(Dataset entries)
-*-*-

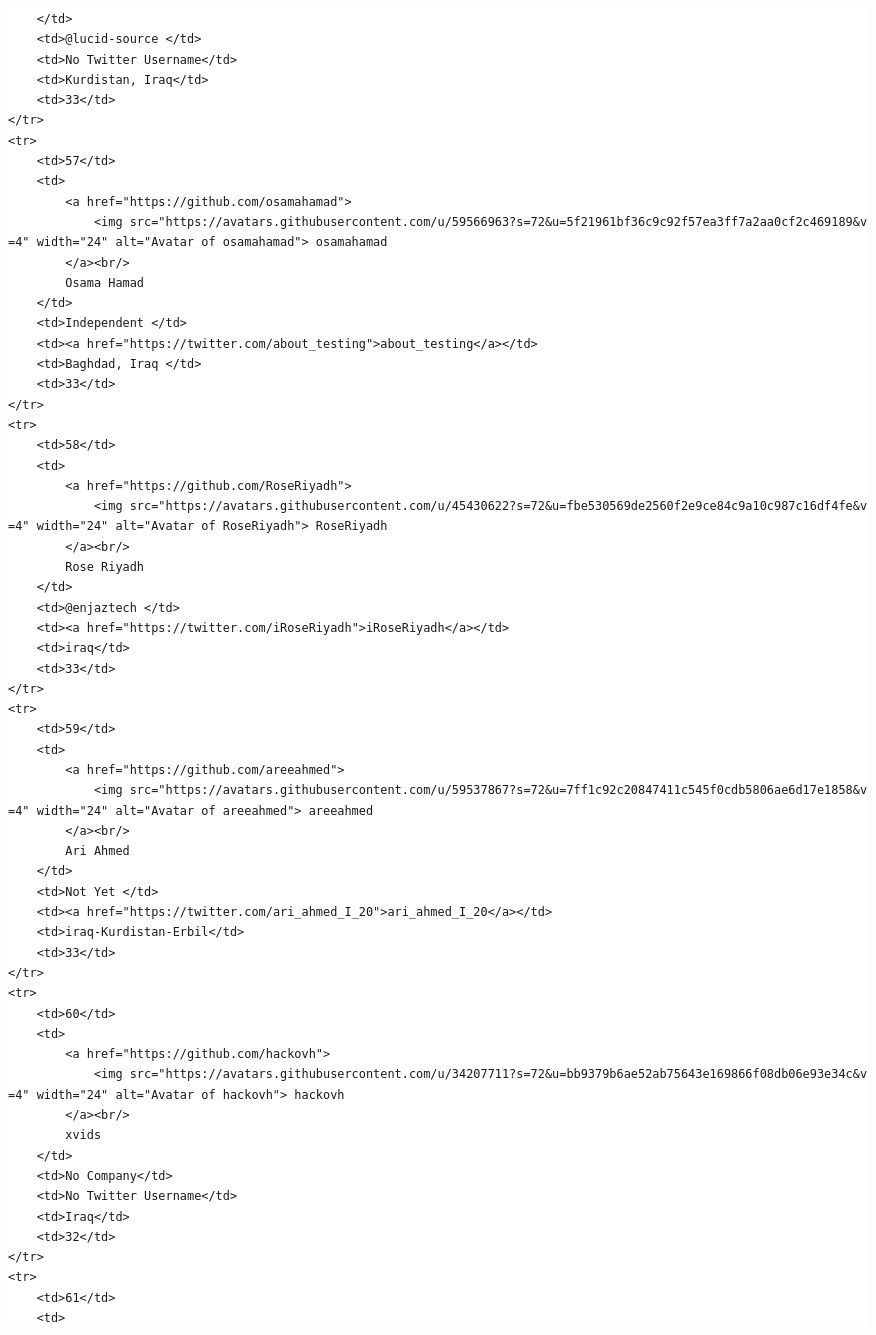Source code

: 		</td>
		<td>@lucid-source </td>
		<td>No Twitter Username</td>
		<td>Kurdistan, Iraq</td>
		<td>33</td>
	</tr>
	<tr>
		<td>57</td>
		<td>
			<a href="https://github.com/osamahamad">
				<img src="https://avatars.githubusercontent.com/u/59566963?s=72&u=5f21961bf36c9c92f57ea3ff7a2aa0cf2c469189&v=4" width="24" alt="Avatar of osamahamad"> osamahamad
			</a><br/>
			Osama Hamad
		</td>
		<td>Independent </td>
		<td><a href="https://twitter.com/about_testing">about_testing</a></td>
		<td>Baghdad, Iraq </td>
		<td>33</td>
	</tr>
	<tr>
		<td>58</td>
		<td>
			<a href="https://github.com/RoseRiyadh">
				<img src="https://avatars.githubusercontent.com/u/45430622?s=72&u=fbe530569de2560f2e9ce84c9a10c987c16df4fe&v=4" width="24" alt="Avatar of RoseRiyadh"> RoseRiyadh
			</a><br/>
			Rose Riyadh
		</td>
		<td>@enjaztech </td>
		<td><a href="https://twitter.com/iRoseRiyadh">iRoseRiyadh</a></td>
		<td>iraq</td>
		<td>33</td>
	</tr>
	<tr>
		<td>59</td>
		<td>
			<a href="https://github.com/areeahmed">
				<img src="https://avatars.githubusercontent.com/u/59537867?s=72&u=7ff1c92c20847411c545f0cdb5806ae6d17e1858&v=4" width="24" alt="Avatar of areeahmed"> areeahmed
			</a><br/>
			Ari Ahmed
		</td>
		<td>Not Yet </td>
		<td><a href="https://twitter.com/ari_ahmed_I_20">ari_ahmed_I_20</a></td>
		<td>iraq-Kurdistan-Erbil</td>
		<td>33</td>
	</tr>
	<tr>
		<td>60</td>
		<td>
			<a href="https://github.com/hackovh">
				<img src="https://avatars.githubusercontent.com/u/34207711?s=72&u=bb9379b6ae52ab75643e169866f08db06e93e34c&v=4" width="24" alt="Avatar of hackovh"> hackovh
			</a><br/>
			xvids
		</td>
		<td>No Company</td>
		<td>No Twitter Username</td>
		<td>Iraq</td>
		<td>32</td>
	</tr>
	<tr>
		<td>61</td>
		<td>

-*-*-

EXERCISE DETAILS:
Return all of the records above exactly as written. Omit each picture.

TASK RESULT:
Source code

: 		</td>
		<td>@lucid-source </td>
		<td>No Twitter Username</td>
		<td>Kurdistan, Iraq</td>
		<td>33</td>
	</tr>
	<tr>
		<td>57</td>
		<td>
			<a href="https://github.com/osamahamad">
				<img src="https://avatars.githubusercontent.com/u/59566963?s=72&u=5f21961bf36c9c92f57ea3ff7a2aa0cf2c469189&v=4" width="24" alt="Avatar of osamahamad"> osamahamad
			</a><br/>
			Osama Hamad
		</td>
		<td>Independent </td>
		<td><a href="https://twitter.com/about_testing">about_testing</a></td>
		<td>Baghdad, Iraq </td>
		<td>33</td>
	</tr>
	<tr>
		<td>58</td>
		<td>
			<a href="https://github.com/RoseRiyadh">
				<img src="https://avatars.githubusercontent.com/u/45430622?s=72&u=fbe530569de2560f2e9ce84c9a10c987c16df4fe&v=4" width="24" alt="Avatar of RoseRiyadh"> RoseRiyadh
			</a><br/>
			Rose Riyadh
		</td>
		<td>@enjaztech </td>
		<td><a href="https://twitter.com/iRoseRiyadh">iRoseRiyadh</a></td>
		<td>iraq</td>
		<td>33</td>
	</tr>
	<tr>
		<td>59</td>
		<td>
			<a href="https://github.com/areeahmed">
				<img src="https://avatars.githubusercontent.com/u/59537867?s=72&u=7ff1c92c20847411c545f0cdb5806ae6d17e1858&v=4" width="24" alt="Avatar of areeahmed"> areeahmed
			</a><br/>
			Ari Ahmed
		</td>
		<td>Not Yet </td>
		<td><a href="https://twitter.com/ari_ahmed_I_20">ari_ahmed_I_20</a></td>
		<td>iraq-Kurdistan-Erbil</td>
		<td>33</td>
	</tr>
	<tr>
		<td>60</td>
		<td>
			<a href="https://github.com/hackovh">
				<img src="https://avatars.githubusercontent.com/u/34207711?s=72&u=bb9379b6ae52ab75643e169866f08db06e93e34c&v=4" width="24" alt="Avatar of hackovh"> hackovh
			</a><br/>
			xvids
		</td>
		<td>No Company</td>
		<td>No Twitter Username</td>
		<td>Iraq</td>
		<td>32</td>
	</tr>
	<tr>
		<td>61</td>
		<td>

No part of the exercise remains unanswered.